Merck not only had the highest average rating, it also rated either first, second, or third on all but one attribute – use of corporate assets. It ranked first on financial soundness, quality of products and services, and ability to attract, develop, and keep talented people.

The company no doubt owes much of its reputation for soaring profits and strong financial performance of its ability to attract highly talented employees. Merck’s then CEO, Dr. Roy Vegelos, has personally recruited some of the company’s brightest scientists out of the academic labs of the world’s greatest universities. Merck first appeared as number one in the ratings Fortune published in 1987 and has held that position in each of the intervening surveys.

Other firms with reputations for attracting and retaining high quality employees include Walmart, 3M, and Levi Strauss.Robert Haas, then Levi Strauss’ CEO, makes the point that a successful firm must create an environment in which every employee feels like a representative of the firm. Employees must fully understand what the firm stands for and how they contribute to that mission. Every Christmas, every year, Haas walks throughout the company’s headquarters in San Francisco talking to each of the 1,200 employees. He believes that this personal interaction maintains communication channels with employees and also reinforces the firm’s commitment to its human resources.

The design of Fortune magazine’s survey which includes eight attributes of performance (the bases for the “admiration” ratings and scores) bears out the importance of thinking of effectiveness as consisting of multiple dimensions. Individuals who rate firms take into account more than one attribute. Whether these eight attributes reflect all the attributes that go into judgments of effectiveness can be debated. A sobering note should be added. Performance and admiration can be fleeting: IBM has fallen in each successive survey from number 1 in 1986 to 20th in 1992.

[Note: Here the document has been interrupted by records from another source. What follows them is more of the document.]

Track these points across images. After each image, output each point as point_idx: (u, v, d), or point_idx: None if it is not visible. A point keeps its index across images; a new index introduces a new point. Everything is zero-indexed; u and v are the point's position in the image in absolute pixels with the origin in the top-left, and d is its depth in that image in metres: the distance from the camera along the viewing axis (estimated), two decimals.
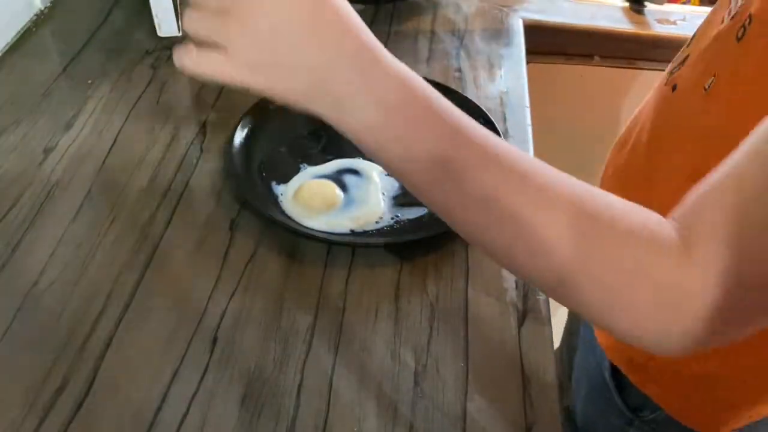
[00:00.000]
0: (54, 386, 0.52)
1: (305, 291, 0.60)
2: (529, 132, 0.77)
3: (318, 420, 0.51)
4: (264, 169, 0.70)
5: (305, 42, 0.35)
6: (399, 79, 0.37)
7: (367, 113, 0.36)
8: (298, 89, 0.37)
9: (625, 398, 0.68)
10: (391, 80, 0.37)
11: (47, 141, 0.73)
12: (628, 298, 0.36)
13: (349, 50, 0.36)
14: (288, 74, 0.36)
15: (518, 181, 0.37)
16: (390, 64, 0.37)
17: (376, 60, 0.36)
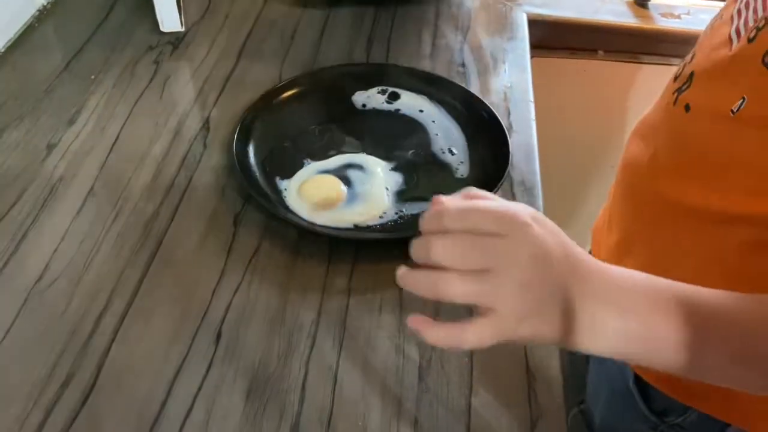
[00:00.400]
0: (59, 381, 0.52)
1: (309, 286, 0.60)
2: (533, 127, 0.77)
3: (322, 415, 0.51)
4: (268, 164, 0.70)
5: (558, 286, 0.38)
6: (635, 290, 0.40)
7: (618, 331, 0.39)
8: (556, 331, 0.38)
9: (650, 404, 0.66)
10: (629, 294, 0.40)
11: (50, 137, 0.73)
12: None
13: (591, 282, 0.39)
14: (548, 319, 0.38)
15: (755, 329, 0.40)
16: (619, 277, 0.40)
17: (608, 280, 0.40)
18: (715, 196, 0.52)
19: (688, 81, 0.56)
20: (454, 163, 0.71)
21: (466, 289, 0.37)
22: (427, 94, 0.78)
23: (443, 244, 0.37)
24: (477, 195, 0.41)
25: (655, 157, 0.59)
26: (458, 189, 0.67)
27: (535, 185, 0.70)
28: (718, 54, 0.53)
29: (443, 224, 0.38)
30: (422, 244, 0.39)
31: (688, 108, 0.55)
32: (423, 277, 0.39)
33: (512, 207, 0.39)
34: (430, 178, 0.69)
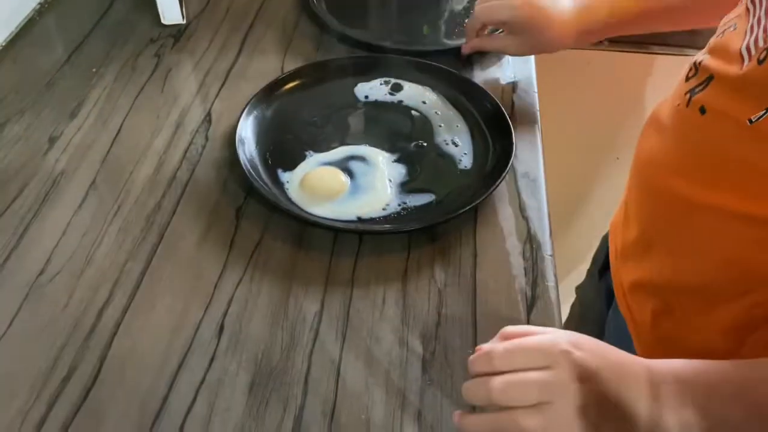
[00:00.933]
0: (61, 375, 0.52)
1: (312, 279, 0.59)
2: (537, 118, 0.76)
3: (326, 407, 0.51)
4: (270, 156, 0.69)
5: (610, 399, 0.42)
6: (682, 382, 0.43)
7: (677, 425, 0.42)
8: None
9: None
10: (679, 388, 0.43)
11: (52, 130, 0.73)
12: None
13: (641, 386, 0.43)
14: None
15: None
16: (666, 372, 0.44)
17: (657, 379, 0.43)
18: (734, 198, 0.51)
19: (705, 83, 0.55)
20: (457, 154, 0.70)
21: (533, 424, 0.40)
22: (430, 85, 0.77)
23: (502, 386, 0.41)
24: (514, 333, 0.45)
25: (670, 155, 0.58)
26: (462, 181, 0.68)
27: (538, 177, 0.69)
28: (731, 67, 0.52)
29: (494, 366, 0.42)
30: (479, 387, 0.43)
31: (703, 110, 0.54)
32: (488, 421, 0.42)
33: (550, 338, 0.43)
34: (434, 169, 0.69)
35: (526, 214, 0.65)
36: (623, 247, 0.67)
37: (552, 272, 0.60)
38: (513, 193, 0.67)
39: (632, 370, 0.43)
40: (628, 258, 0.66)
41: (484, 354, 0.43)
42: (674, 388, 0.43)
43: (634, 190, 0.65)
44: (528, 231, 0.64)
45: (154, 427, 0.49)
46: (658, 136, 0.61)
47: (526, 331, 0.45)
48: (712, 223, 0.54)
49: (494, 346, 0.43)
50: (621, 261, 0.68)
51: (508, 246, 0.63)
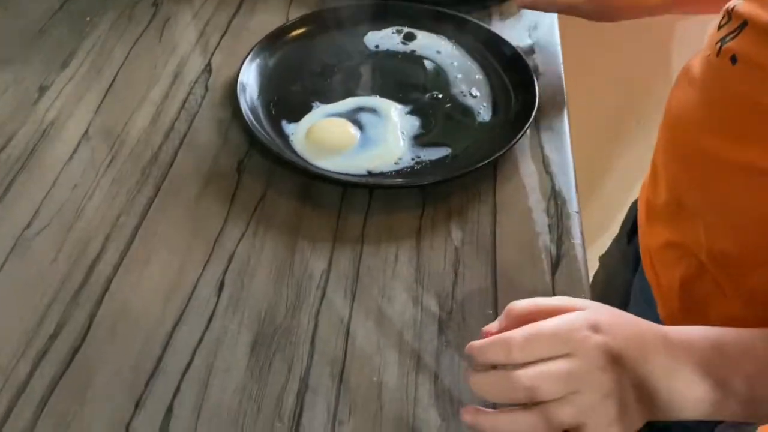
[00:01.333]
0: (48, 332, 0.48)
1: (319, 235, 0.55)
2: (560, 67, 0.71)
3: (334, 369, 0.47)
4: (274, 107, 0.65)
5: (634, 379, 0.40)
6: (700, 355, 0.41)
7: (696, 400, 0.41)
8: (641, 419, 0.41)
9: None
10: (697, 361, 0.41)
11: (42, 79, 0.69)
12: None
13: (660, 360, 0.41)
14: (632, 413, 0.40)
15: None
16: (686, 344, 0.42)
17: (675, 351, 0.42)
18: (766, 154, 0.47)
19: (737, 31, 0.50)
20: (475, 106, 0.65)
21: (567, 416, 0.38)
22: (446, 34, 0.72)
23: (530, 382, 0.38)
24: (522, 310, 0.42)
25: (698, 110, 0.54)
26: (481, 133, 0.63)
27: (563, 130, 0.64)
28: (766, 13, 0.47)
29: (513, 358, 0.38)
30: (502, 383, 0.39)
31: (734, 60, 0.50)
32: (520, 419, 0.39)
33: (567, 322, 0.40)
34: (450, 122, 0.64)
35: (550, 169, 0.61)
36: (652, 210, 0.63)
37: (579, 229, 0.56)
38: (536, 148, 0.63)
39: (652, 344, 0.42)
40: (657, 220, 0.62)
41: (500, 343, 0.39)
42: (690, 362, 0.41)
43: (663, 149, 0.61)
44: (552, 187, 0.59)
45: (148, 387, 0.45)
46: (687, 90, 0.57)
47: (535, 306, 0.42)
48: (743, 181, 0.50)
49: (511, 335, 0.39)
50: (649, 224, 0.64)
51: (530, 203, 0.58)
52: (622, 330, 0.41)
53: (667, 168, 0.60)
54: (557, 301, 0.43)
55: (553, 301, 0.43)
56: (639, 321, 0.43)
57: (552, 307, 0.42)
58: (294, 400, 0.45)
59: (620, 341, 0.40)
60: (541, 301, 0.42)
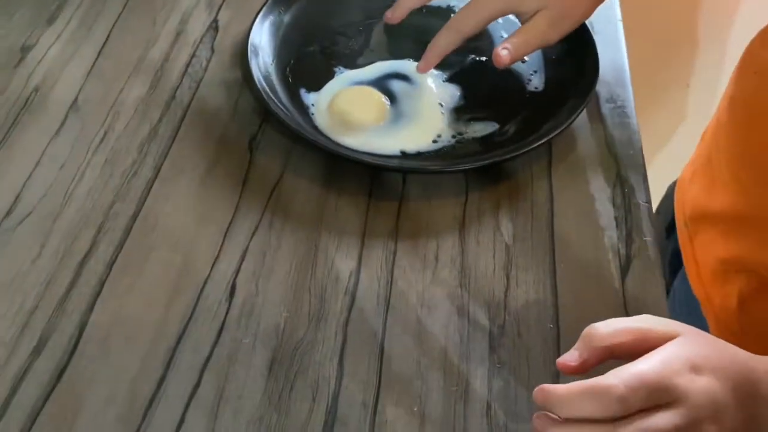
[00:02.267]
0: (29, 347, 0.41)
1: (345, 228, 0.48)
2: (619, 28, 0.62)
3: (367, 396, 0.40)
4: (290, 73, 0.57)
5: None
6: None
7: None
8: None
9: None
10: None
11: (25, 38, 0.60)
12: None
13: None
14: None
15: None
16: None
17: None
18: None
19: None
20: (525, 72, 0.57)
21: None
22: None
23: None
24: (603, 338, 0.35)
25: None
26: (531, 104, 0.54)
27: (627, 104, 0.56)
28: None
29: (612, 413, 0.31)
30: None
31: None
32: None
33: (668, 365, 0.33)
34: (496, 91, 0.56)
35: (614, 150, 0.52)
36: (703, 216, 0.56)
37: (650, 224, 0.48)
38: (596, 124, 0.54)
39: (756, 381, 0.35)
40: (710, 229, 0.54)
41: (596, 394, 0.32)
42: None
43: (728, 149, 0.52)
44: (617, 171, 0.51)
45: (147, 417, 0.38)
46: (765, 83, 0.48)
47: (620, 333, 0.35)
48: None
49: (610, 384, 0.32)
50: (696, 231, 0.56)
51: (592, 190, 0.50)
52: (724, 368, 0.34)
53: (735, 172, 0.51)
54: (643, 323, 0.35)
55: (639, 323, 0.35)
56: (737, 352, 0.36)
57: (641, 334, 0.34)
58: None
59: (725, 383, 0.34)
60: (624, 325, 0.35)
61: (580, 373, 0.34)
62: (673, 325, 0.36)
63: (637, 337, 0.34)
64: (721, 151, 0.53)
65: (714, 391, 0.33)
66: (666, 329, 0.35)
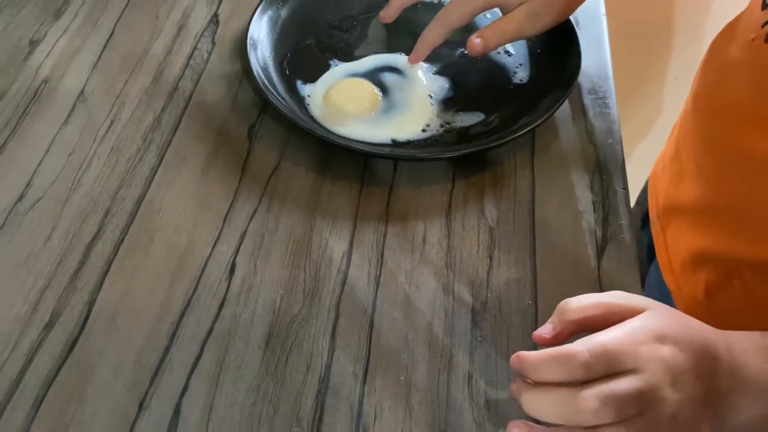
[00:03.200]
0: (42, 321, 0.44)
1: (339, 211, 0.50)
2: (603, 22, 0.64)
3: (357, 367, 0.42)
4: (287, 66, 0.59)
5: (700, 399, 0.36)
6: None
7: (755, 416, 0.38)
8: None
9: None
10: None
11: (34, 31, 0.62)
12: None
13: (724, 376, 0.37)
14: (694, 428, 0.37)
15: None
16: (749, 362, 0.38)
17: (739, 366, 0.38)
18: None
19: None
20: (511, 65, 0.59)
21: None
22: None
23: (597, 404, 0.33)
24: (576, 311, 0.37)
25: (744, 101, 0.47)
26: (516, 96, 0.57)
27: (609, 93, 0.58)
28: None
29: (575, 377, 0.34)
30: (565, 404, 0.34)
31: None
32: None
33: (633, 335, 0.35)
34: (483, 83, 0.58)
35: (594, 138, 0.55)
36: (673, 207, 0.57)
37: (626, 208, 0.51)
38: (578, 114, 0.57)
39: (718, 355, 0.37)
40: (679, 219, 0.55)
41: (562, 360, 0.34)
42: (752, 378, 0.38)
43: (693, 142, 0.54)
44: (597, 159, 0.54)
45: (153, 385, 0.41)
46: (725, 78, 0.50)
47: (592, 308, 0.37)
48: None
49: (575, 350, 0.34)
50: (667, 221, 0.57)
51: (572, 177, 0.53)
52: (687, 340, 0.36)
53: (700, 165, 0.53)
54: (613, 298, 0.38)
55: (610, 299, 0.38)
56: (703, 327, 0.38)
57: (610, 308, 0.37)
58: (313, 402, 0.41)
59: (688, 354, 0.36)
60: (595, 300, 0.38)
61: (554, 345, 0.36)
62: (642, 300, 0.38)
63: (607, 311, 0.37)
64: (688, 144, 0.54)
65: (676, 359, 0.35)
66: (635, 304, 0.37)
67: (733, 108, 0.48)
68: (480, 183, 0.52)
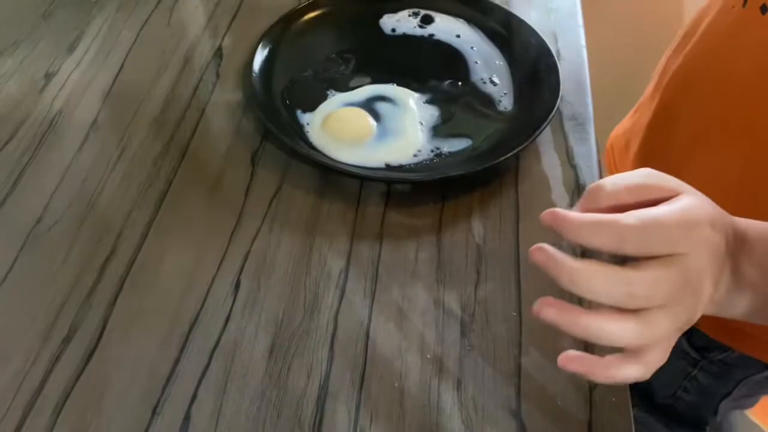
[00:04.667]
0: (61, 336, 0.47)
1: (337, 231, 0.54)
2: (583, 54, 0.69)
3: (354, 375, 0.46)
4: (287, 96, 0.62)
5: (715, 284, 0.35)
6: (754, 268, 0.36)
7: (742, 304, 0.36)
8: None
9: (693, 341, 0.64)
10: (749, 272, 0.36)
11: (48, 65, 0.67)
12: None
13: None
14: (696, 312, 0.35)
15: None
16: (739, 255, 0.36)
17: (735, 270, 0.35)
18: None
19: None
20: (496, 94, 0.63)
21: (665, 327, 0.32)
22: (465, 17, 0.70)
23: (648, 290, 0.31)
24: (608, 192, 0.33)
25: (721, 63, 0.50)
26: (501, 123, 0.61)
27: (587, 120, 0.62)
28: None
29: (623, 249, 0.31)
30: (618, 284, 0.31)
31: (765, 9, 0.46)
32: (625, 325, 0.32)
33: (691, 213, 0.32)
34: (470, 111, 0.62)
35: (574, 162, 0.59)
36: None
37: None
38: (559, 139, 0.61)
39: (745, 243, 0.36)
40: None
41: (611, 226, 0.30)
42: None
43: (663, 117, 0.59)
44: (576, 181, 0.57)
45: (165, 393, 0.44)
46: (703, 44, 0.54)
47: (631, 187, 0.33)
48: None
49: (625, 220, 0.30)
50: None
51: (554, 197, 0.56)
52: (730, 227, 0.35)
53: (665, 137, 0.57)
54: (648, 179, 0.34)
55: (645, 179, 0.34)
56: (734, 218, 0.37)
57: (646, 191, 0.33)
58: (314, 407, 0.44)
59: (731, 241, 0.34)
60: (630, 182, 0.34)
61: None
62: (677, 182, 0.35)
63: (641, 196, 0.33)
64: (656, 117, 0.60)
65: (719, 246, 0.33)
66: (671, 186, 0.34)
67: (709, 69, 0.52)
68: (468, 204, 0.56)
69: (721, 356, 0.63)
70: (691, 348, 0.65)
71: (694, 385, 0.67)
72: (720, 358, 0.63)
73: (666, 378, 0.68)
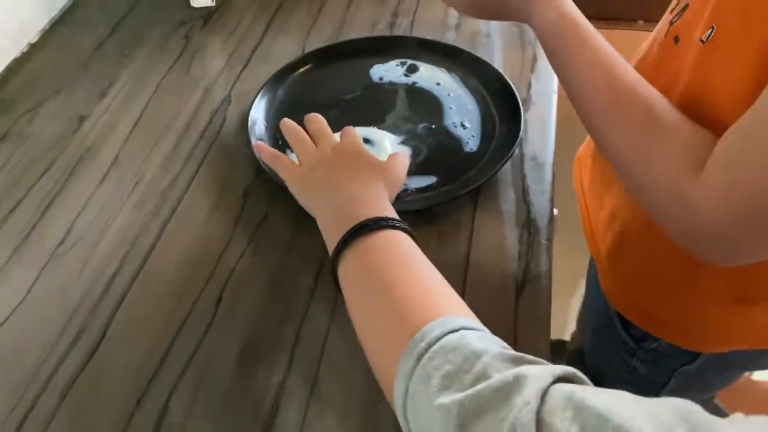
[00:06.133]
0: (69, 338, 0.56)
1: (309, 255, 0.61)
2: (553, 101, 0.75)
3: (309, 375, 0.53)
4: (281, 138, 0.71)
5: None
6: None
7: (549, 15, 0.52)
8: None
9: (630, 331, 0.70)
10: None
11: (83, 109, 0.78)
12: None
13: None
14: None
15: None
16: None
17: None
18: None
19: (681, 12, 0.54)
20: (465, 137, 0.70)
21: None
22: (446, 66, 0.77)
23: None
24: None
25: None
26: (466, 163, 0.68)
27: (546, 162, 0.68)
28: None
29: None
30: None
31: (677, 40, 0.54)
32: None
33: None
34: (439, 151, 0.69)
35: (528, 198, 0.65)
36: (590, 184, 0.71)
37: (547, 258, 0.60)
38: (518, 177, 0.67)
39: None
40: (596, 198, 0.70)
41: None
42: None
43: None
44: (528, 215, 0.63)
45: (149, 387, 0.53)
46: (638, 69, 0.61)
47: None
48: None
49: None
50: (589, 197, 0.72)
51: (505, 230, 0.63)
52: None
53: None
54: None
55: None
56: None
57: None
58: (271, 403, 0.51)
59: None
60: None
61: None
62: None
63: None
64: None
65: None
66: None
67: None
68: (428, 234, 0.63)
69: (653, 345, 0.69)
70: (628, 337, 0.70)
71: (636, 376, 0.73)
72: (653, 347, 0.69)
73: (611, 371, 0.74)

Source: Jennifer Reese, “America’s Most Admired Corporations,” Fortune, January 8, 1993, Page 44 – 47, and 53.

The job of management is to identify the causes of organizational, group and individual effectiveness. The distinction between cases of effectiveness and indicators of effectiveness can be difficult for both managers and researchers. Overall effectiveness is difficult to measure in organizations.

Organizations are large, diverse and fragmented. They pursue multiple goals and generate many outcomes (both intended and unintended). But the reality of organizational life is that there are few unambiguous cause-and-effect relationships.

In most instances, evaluation judgments must take into account multiple causes and circumstances. However, when managers tie performance measurement to strategy execution, it can be a valuable tool for helping organizations reach their goals.